_À COMPLÉTER_.
1. Recopiez l'extrait sur la distribution du livre en commençant par « Les modes de » et en allant jusqu'à « vente du livre. », avec « télécopie » à la place de « fax ».
2. D'après l'extrait sur la distribution du livre, par quoi transitent presque toutes les commandes en EDI ?

_EXTRAIT PRÉSENTÉ_.

════════════════════

Le rôle de la distribution

La distribution prend en charge la plus grande partie des tâches liées à la circulation physique du livre (stockage des livres – l’éditeur en restant le propriétaire – réception des commandes, préparation et expédition des commandes vers les différents points de vente, réception, tri, réintégration ou mise au pilon des retours) et à la gestion des flux financiers afférents (facturation et recouvrement des créances pour lesquelles le distributeur est souvent garant des paiements – ducroire -, traitement financier des retours).
La distribution est également très liée à la diffusion, puisqu’elle dépend directement de la politique commerciale de l’éditeur. C’est elle également qui recueille et restitue aux diffuseurs et aux éditeurs des éléments chiffrés d’analyse des ventes de ses clients : mises à l’office, réassortiments, retours, par titre, par centrale et par client.

Structure du secteur

Contrairement à d’autres pays, la distribution en France est essentiellement assurée par des sociétés liées directement aux maisons d’édition. La fonction de distribution peut être ou non exclusive : le distributeur assure la distribution des ouvrages de sa maison mère, mais aussi celle d’autres éditeurs qui la lui ont confiée.
Les principaux groupes d’édition ont leur société de distribution : Hachette Distribution pour Hachette Livre, Interforum pour Editis, Sodis et Union Distribution pour le groupe composé de Gallimard et Flammarion, Volumen pour La Martinière / Le Seuil, MDS pour Média-Participations, Dilisco pour Magnard-Vuibert, etc.

Rémunération et coût

Le distributeur est rémunéré par l’éditeur soit sur des bases proportionnelles aux flux allers et retours, exprimés en prix public hors taxes, soit sur la base d’une remise fixe. On estime le coût direct de la distribution à environ 12 à 14 % du chiffre d’affaires PPHT net de retours.

Une informatisation poussée

Les modes de passation des commandes sont aussi divers que les moyens de communication existants. Si elles peuvent être communiquées par fax (12 à 15%), être prises au téléphone (8 à 12%), ou reçues par courrier (moins de 5%), elles passent de plus en plus par des échanges de données informatisées (EDI) provenant soit directement des points de vente soit des terminaux portables affectés aux représentants des forces de vente les plus nombreuses.
Pour les distributeurs les plus équipés, le mode d’acquisition des commandes par EDI peut représenter plus de 70% de l’activité, taux désormais stabilisé selon les catégories de points de vente du livre.
La mise en place de cette technique a permis des gains très importants en termes de délais d’acheminement de la commande, traitée désormais sous 48h. La quasi-totalité des commandes en EDI transitent  par Dilicom.

════════════════════

_Descriptions textuelles des points clés_.
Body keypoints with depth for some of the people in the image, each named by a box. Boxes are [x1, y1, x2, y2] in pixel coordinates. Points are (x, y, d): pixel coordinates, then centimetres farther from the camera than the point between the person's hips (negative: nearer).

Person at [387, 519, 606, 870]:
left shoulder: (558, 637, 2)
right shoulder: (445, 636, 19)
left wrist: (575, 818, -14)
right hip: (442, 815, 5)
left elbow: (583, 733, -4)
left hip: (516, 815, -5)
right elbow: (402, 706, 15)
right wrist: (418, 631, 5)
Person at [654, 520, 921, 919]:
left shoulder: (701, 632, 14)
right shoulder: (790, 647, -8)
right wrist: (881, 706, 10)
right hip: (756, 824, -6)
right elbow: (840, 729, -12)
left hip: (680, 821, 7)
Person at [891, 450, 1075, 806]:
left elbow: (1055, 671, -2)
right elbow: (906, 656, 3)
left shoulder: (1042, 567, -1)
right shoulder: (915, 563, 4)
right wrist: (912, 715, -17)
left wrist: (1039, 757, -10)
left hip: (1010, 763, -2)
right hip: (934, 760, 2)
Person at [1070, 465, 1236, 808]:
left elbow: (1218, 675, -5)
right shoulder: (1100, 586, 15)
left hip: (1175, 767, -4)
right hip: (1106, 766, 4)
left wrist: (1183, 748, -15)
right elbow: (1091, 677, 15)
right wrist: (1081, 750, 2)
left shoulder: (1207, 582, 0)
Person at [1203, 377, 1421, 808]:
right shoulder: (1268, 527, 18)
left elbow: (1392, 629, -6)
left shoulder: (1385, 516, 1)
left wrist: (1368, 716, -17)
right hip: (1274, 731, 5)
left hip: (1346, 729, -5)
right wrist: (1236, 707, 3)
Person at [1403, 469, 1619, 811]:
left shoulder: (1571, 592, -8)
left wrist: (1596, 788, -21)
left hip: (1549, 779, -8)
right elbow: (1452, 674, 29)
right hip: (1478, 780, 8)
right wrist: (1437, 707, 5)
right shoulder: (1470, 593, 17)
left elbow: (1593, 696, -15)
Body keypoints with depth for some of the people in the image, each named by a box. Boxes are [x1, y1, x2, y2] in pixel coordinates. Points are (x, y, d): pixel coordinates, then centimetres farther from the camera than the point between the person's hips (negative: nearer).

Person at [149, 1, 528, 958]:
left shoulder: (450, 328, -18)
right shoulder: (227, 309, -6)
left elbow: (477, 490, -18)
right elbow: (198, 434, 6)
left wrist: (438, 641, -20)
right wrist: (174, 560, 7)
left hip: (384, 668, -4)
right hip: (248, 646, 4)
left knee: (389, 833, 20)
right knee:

════════════════════

_RÉPONSES PAR NUMÉRO_.
1.
Les modes de passation des commandes sont aussi divers que les moyens de communication existants. Si elles peuvent être communiquées par télécopie (12 à 15%), être prises au téléphone (8 à 12%), ou reçues par courrier (moins de 5%), elles passent de plus en plus par des échanges de données informatisées (EDI) provenant soit directement des points de vente soit des terminaux portables affectés aux représentants des forces de vente les plus nombreuses.
Pour les distributeurs les plus équipés, le mode d’acquisition des commandes par EDI peut représenter plus de 70% de l’activité, taux désormais stabilisé selon les catégories de points de vente du livre.

2. Par Dilicom.